Leerdoelen onderzoekend
handelen (KT5)
Werkgroep 1
De student heeft een begrip van wat ‘denken’ is:
spontaniteit, beperkingen in controle en bijvangst, waarheid, interpretatie, vertekening, biases
(selectief waarnemen), het verschil tussen brain en mind & false consensus effect
Denken: Een gestructureerd proces van verschillende signalen en impulsen, waarna je gedachtes kan
krijgen en deze kan uitvoeren.
Spontaniteit: Je komt vrijwillig, zonder dwang, en zonder dat het moet in beweging.
Beperkingen in controle: grenzen hebben bij wat je mag denken, door iets of iemand.

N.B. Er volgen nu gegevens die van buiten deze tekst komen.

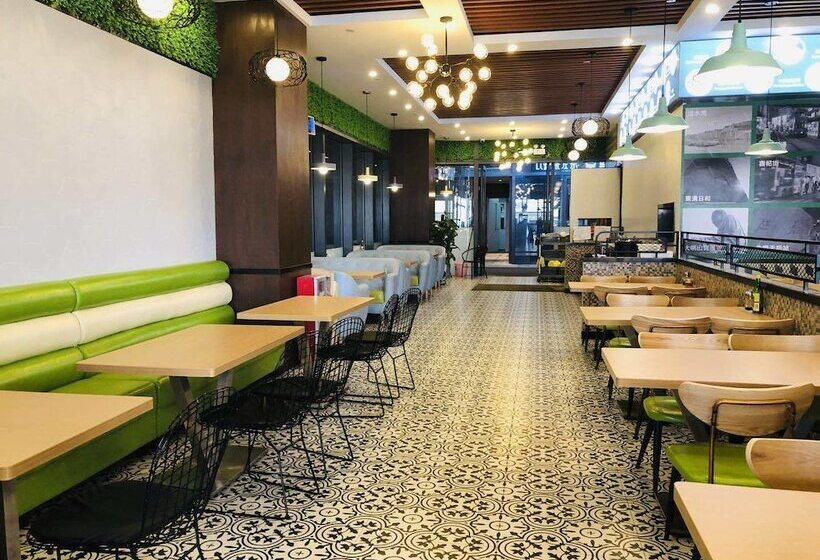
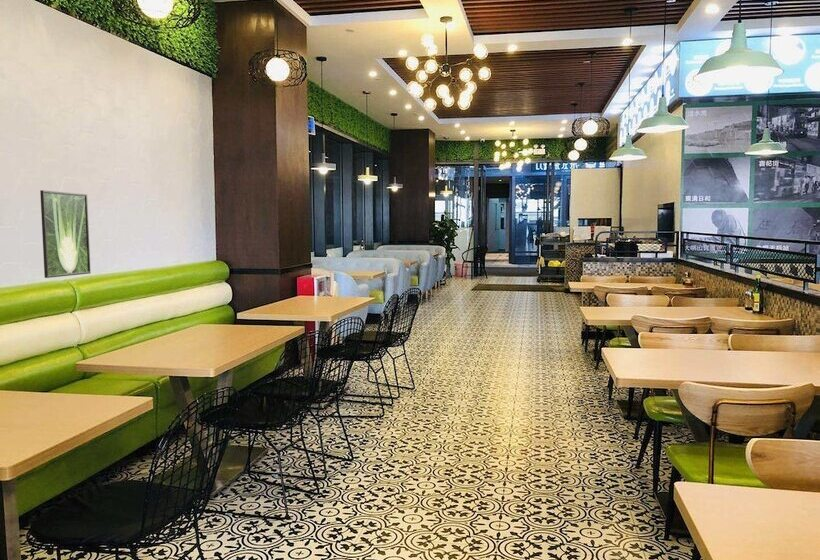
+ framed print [39,189,91,279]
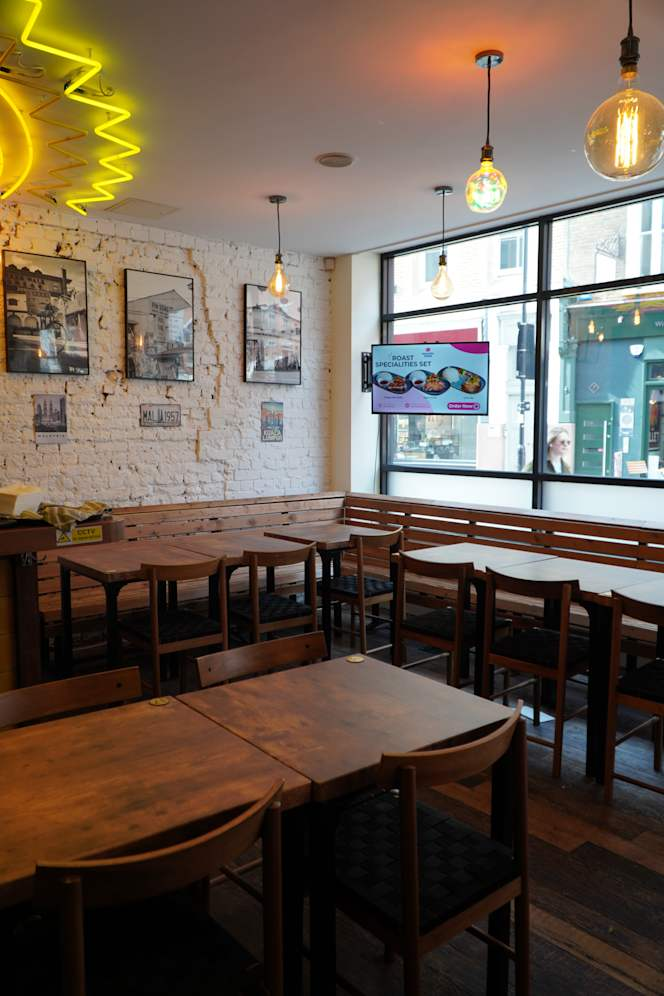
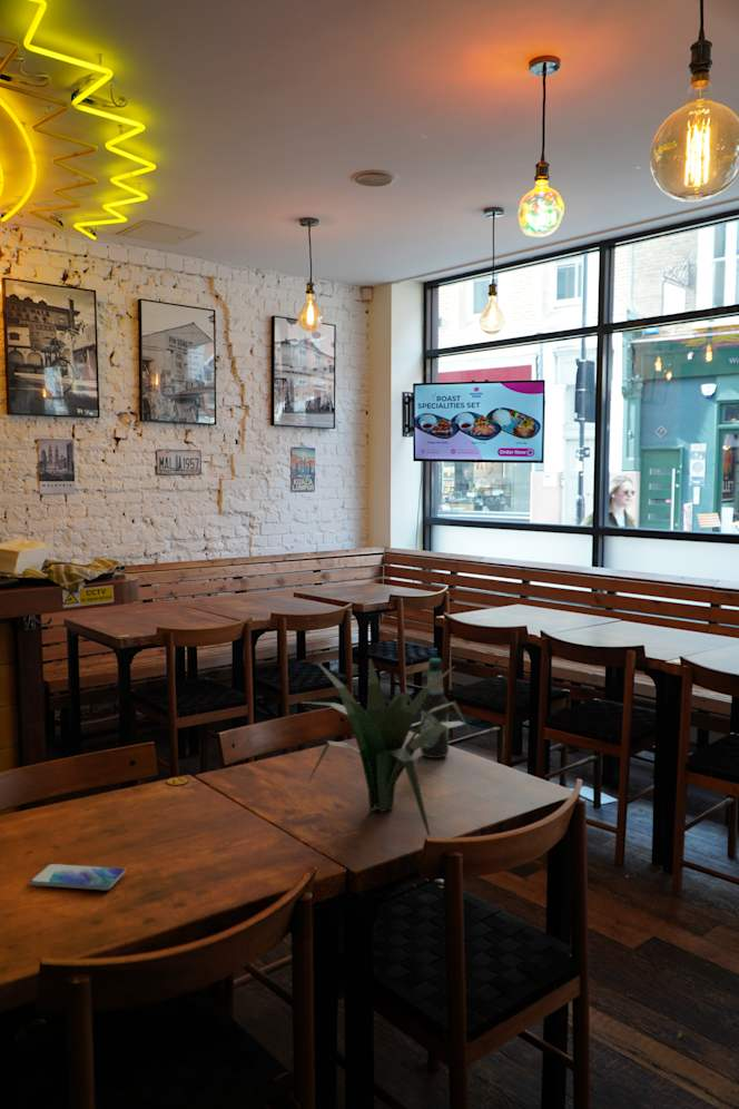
+ plant [300,658,493,837]
+ smartphone [29,863,127,892]
+ bottle [420,657,451,759]
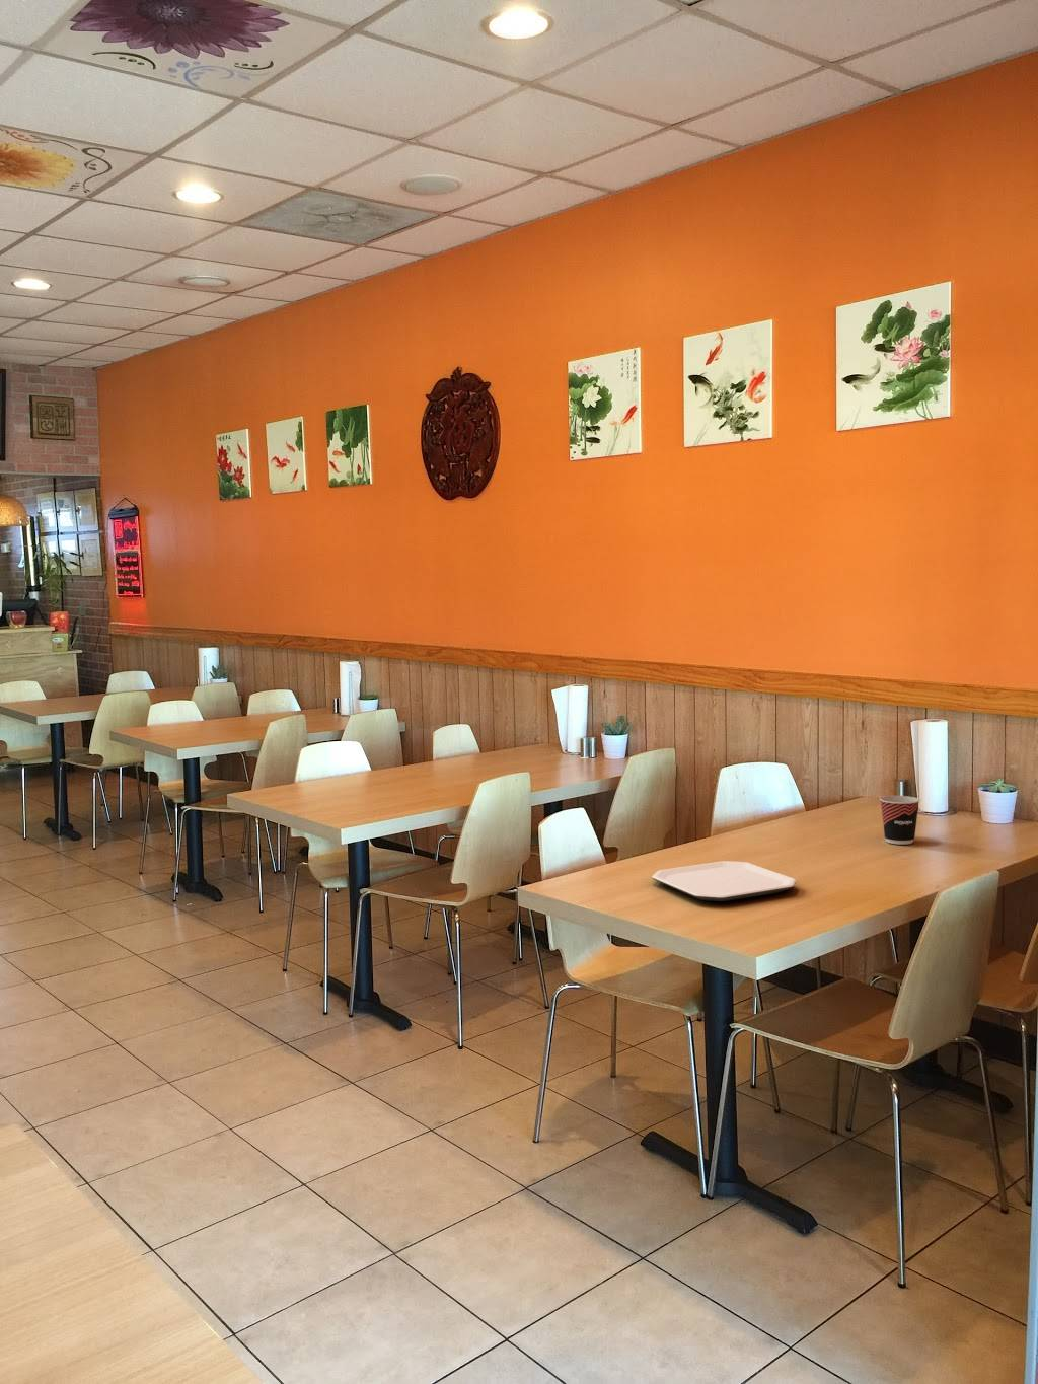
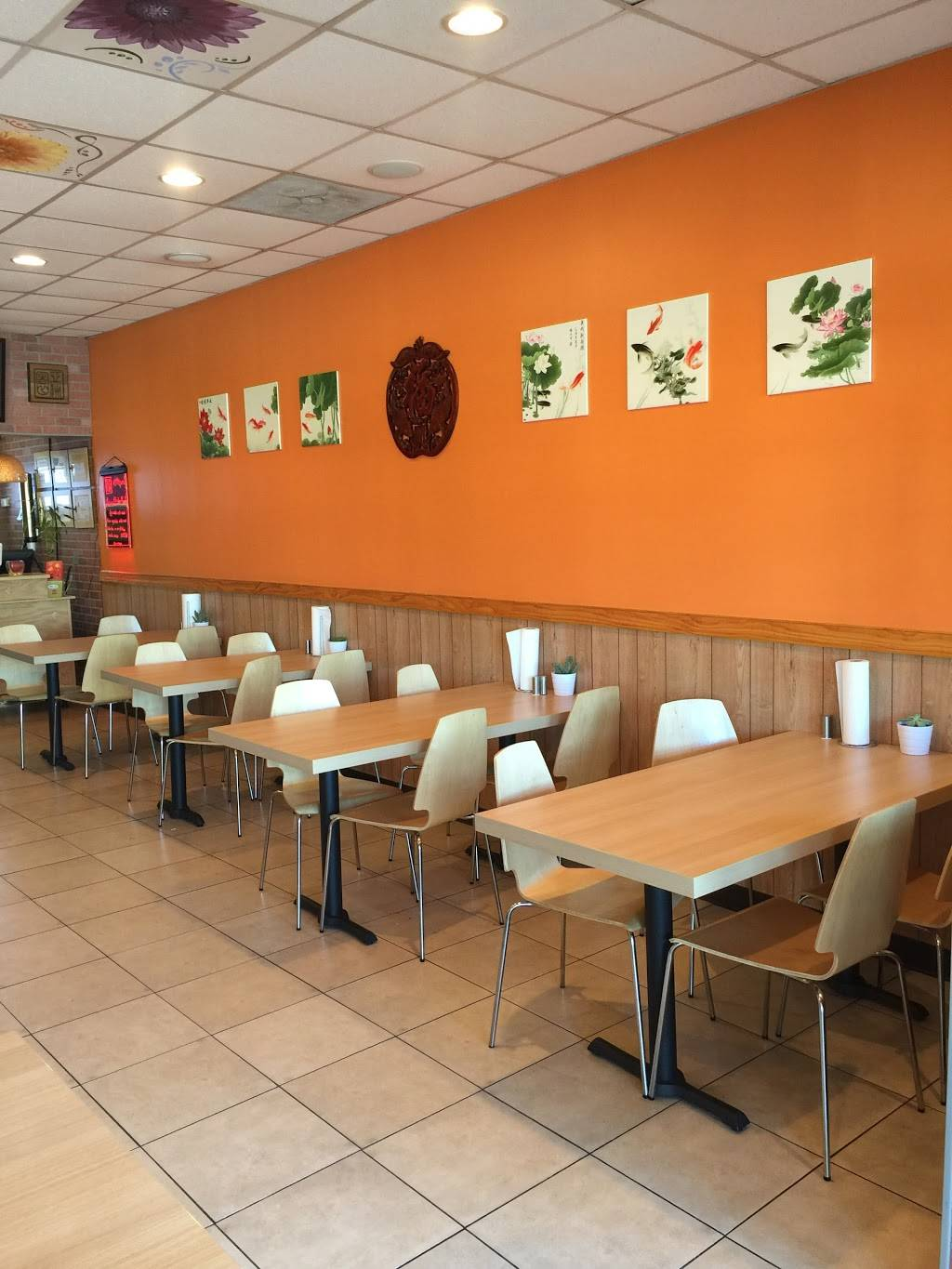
- plate [651,859,797,902]
- cup [879,795,920,845]
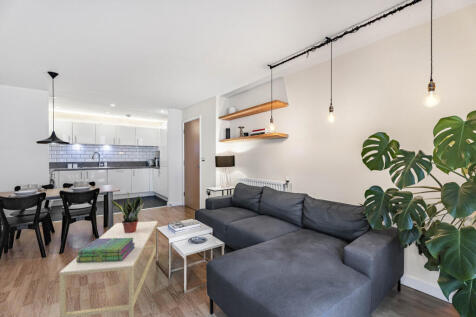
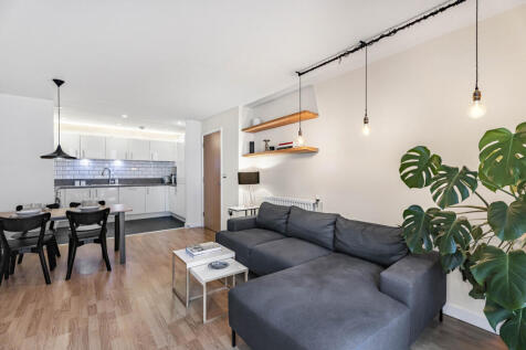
- potted plant [110,192,145,233]
- stack of books [76,238,135,263]
- coffee table [58,220,159,317]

Bijvangst: iets ervaren wat er helemaal niet is.
Waarheid: het in overeenstemming zijn met de werkelijkheid
Vertekening: een onjuiste weergave van wat er in de werkelijkheid gebeurd is.
Biases (selectief waarnemen): dat we maar een deel van de werkelijkheid kunnen waarnemen.
Brain en mind: brain zijn je hersenen (het orgaan) en mind zijn je gedachtes (niet aan te wijzen).
False consensus effect: de aanname van groepsleden dat persoonlijke overtuigingen en gedragingen
representatief zijn voor de opvattingen die de andere groepsleden er op na houden.
Werkgroep 2
De student kan de volgende denkwijzen benoemen en herkennen: technisch analytisch denken,
empathisch denken, irrationeel denken, type 1 en type 2 denken.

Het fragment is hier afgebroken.